Stored records
Content starts

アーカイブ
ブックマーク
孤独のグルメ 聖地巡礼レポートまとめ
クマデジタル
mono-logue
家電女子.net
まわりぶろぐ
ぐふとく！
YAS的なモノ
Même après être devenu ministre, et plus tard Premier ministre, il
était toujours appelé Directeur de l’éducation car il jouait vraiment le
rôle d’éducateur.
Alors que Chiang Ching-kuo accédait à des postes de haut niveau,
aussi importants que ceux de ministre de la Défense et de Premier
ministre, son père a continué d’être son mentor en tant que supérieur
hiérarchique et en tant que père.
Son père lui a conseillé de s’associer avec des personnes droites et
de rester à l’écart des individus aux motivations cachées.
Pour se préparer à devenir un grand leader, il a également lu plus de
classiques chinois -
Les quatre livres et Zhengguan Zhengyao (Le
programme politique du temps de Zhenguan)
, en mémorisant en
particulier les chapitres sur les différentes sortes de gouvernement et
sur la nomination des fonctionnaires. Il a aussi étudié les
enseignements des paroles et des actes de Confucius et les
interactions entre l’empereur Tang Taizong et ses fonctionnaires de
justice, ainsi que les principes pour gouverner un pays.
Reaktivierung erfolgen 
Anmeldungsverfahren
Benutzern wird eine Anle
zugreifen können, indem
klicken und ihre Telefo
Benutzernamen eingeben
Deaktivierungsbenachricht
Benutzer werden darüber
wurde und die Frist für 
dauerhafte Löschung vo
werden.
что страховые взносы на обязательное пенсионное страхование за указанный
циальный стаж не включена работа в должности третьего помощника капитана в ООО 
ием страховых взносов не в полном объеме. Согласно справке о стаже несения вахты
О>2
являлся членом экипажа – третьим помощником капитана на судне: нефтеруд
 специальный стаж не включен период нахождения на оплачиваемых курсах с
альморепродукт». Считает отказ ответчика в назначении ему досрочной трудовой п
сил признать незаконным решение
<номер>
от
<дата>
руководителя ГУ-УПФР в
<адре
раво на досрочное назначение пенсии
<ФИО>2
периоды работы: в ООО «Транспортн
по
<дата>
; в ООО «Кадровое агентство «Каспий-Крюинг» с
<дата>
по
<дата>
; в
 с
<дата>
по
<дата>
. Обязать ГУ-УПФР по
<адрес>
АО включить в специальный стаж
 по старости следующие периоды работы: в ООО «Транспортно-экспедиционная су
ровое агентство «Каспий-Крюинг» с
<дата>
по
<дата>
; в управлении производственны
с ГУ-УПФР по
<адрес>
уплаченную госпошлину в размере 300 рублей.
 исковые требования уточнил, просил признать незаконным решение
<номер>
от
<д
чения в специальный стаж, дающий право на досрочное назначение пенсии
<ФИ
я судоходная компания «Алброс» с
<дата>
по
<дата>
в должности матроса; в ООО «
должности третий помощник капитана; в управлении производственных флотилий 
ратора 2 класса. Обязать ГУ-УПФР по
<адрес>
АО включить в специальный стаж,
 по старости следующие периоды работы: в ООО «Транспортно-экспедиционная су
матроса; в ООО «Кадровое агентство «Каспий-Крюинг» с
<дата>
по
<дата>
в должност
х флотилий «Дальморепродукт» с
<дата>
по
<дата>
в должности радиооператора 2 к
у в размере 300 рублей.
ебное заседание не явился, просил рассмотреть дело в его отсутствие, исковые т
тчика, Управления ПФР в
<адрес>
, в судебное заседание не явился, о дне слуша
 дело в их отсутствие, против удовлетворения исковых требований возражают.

Content ends

### TASK GOAL
Update the data so that every "ministre" becomes "chancelier", leaving all else untouched.

### RESPONSE TO THE EXERCISE
アーカイブ
ブックマーク
孤独のグルメ 聖地巡礼レポートまとめ
クマデジタル
mono-logue
家電女子.net
まわりぶろぐ
ぐふとく！
YAS的なモノ
Même après être devenu chancelier, et plus tard Premier chancelier, il
était toujours appelé Directeur de l’éducation car il jouait vraiment le
rôle d’éducateur.
Alors que Chiang Ching-kuo accédait à des postes de haut niveau,
aussi importants que ceux de chancelier de la Défense et de Premier
chancelier, son père a continué d’être son mentor en tant que supérieur
hiérarchique et en tant que père.
Son père lui a conseillé de s’associer avec des personnes droites et
de rester à l’écart des individus aux motivations cachées.
Pour se préparer à devenir un grand leader, il a également lu plus de
classiques chinois -
Les quatre livres et Zhengguan Zhengyao (Le
programme politique du temps de Zhenguan)
, en mémorisant en
particulier les chapitres sur les différentes sortes de gouvernement et
sur la nomination des fonctionnaires. Il a aussi étudié les
enseignements des paroles et des actes de Confucius et les
interactions entre l’empereur Tang Taizong et ses fonctionnaires de
justice, ainsi que les principes pour gouverner un pays.
Reaktivierung erfolgen 
Anmeldungsverfahren
Benutzern wird eine Anle
zugreifen können, indem
klicken und ihre Telefo
Benutzernamen eingeben
Deaktivierungsbenachricht
Benutzer werden darüber
wurde und die Frist für 
dauerhafte Löschung vo
werden.
что страховые взносы на обязательное пенсионное страхование за указанный
циальный стаж не включена работа в должности третьего помощника капитана в ООО 
ием страховых взносов не в полном объеме. Согласно справке о стаже несения вахты
О>2
являлся членом экипажа – третьим помощником капитана на судне: нефтеруд
 специальный стаж не включен период нахождения на оплачиваемых курсах с
альморепродукт». Считает отказ ответчика в назначении ему досрочной трудовой п
сил признать незаконным решение
<номер>
от
<дата>
руководителя ГУ-УПФР в
<адре
раво на досрочное назначение пенсии
<ФИО>2
периоды работы: в ООО «Транспортн
по
<дата>
; в ООО «Кадровое агентство «Каспий-Крюинг» с
<дата>
по
<дата>
; в
 с
<дата>
по
<дата>
. Обязать ГУ-УПФР по
<адрес>
АО включить в специальный стаж
 по старости следующие периоды работы: в ООО «Транспортно-экспедиционная су
ровое агентство «Каспий-Крюинг» с
<дата>
по
<дата>
; в управлении производственны
с ГУ-УПФР по
<адрес>
уплаченную госпошлину в размере 300 рублей.
 исковые требования уточнил, просил признать незаконным решение
<номер>
от
<д
чения в специальный стаж, дающий право на досрочное назначение пенсии
<ФИ
я судоходная компания «Алброс» с
<дата>
по
<дата>
в должности матроса; в ООО «
должности третий помощник капитана; в управлении производственных флотилий 
ратора 2 класса. Обязать ГУ-УПФР по
<адрес>
АО включить в специальный стаж,
 по старости следующие периоды работы: в ООО «Транспортно-экспедиционная су
матроса; в ООО «Кадровое агентство «Каспий-Крюинг» с
<дата>
по
<дата>
в должност
х флотилий «Дальморепродукт» с
<дата>
по
<дата>
в должности радиооператора 2 к
у в размере 300 рублей.
ебное заседание не явился, просил рассмотреть дело в его отсутствие, исковые т
тчика, Управления ПФР в
<адрес>
, в судебное заседание не явился, о дне слуша
 дело в их отсутствие, против удовлетворения исковых требований возражают.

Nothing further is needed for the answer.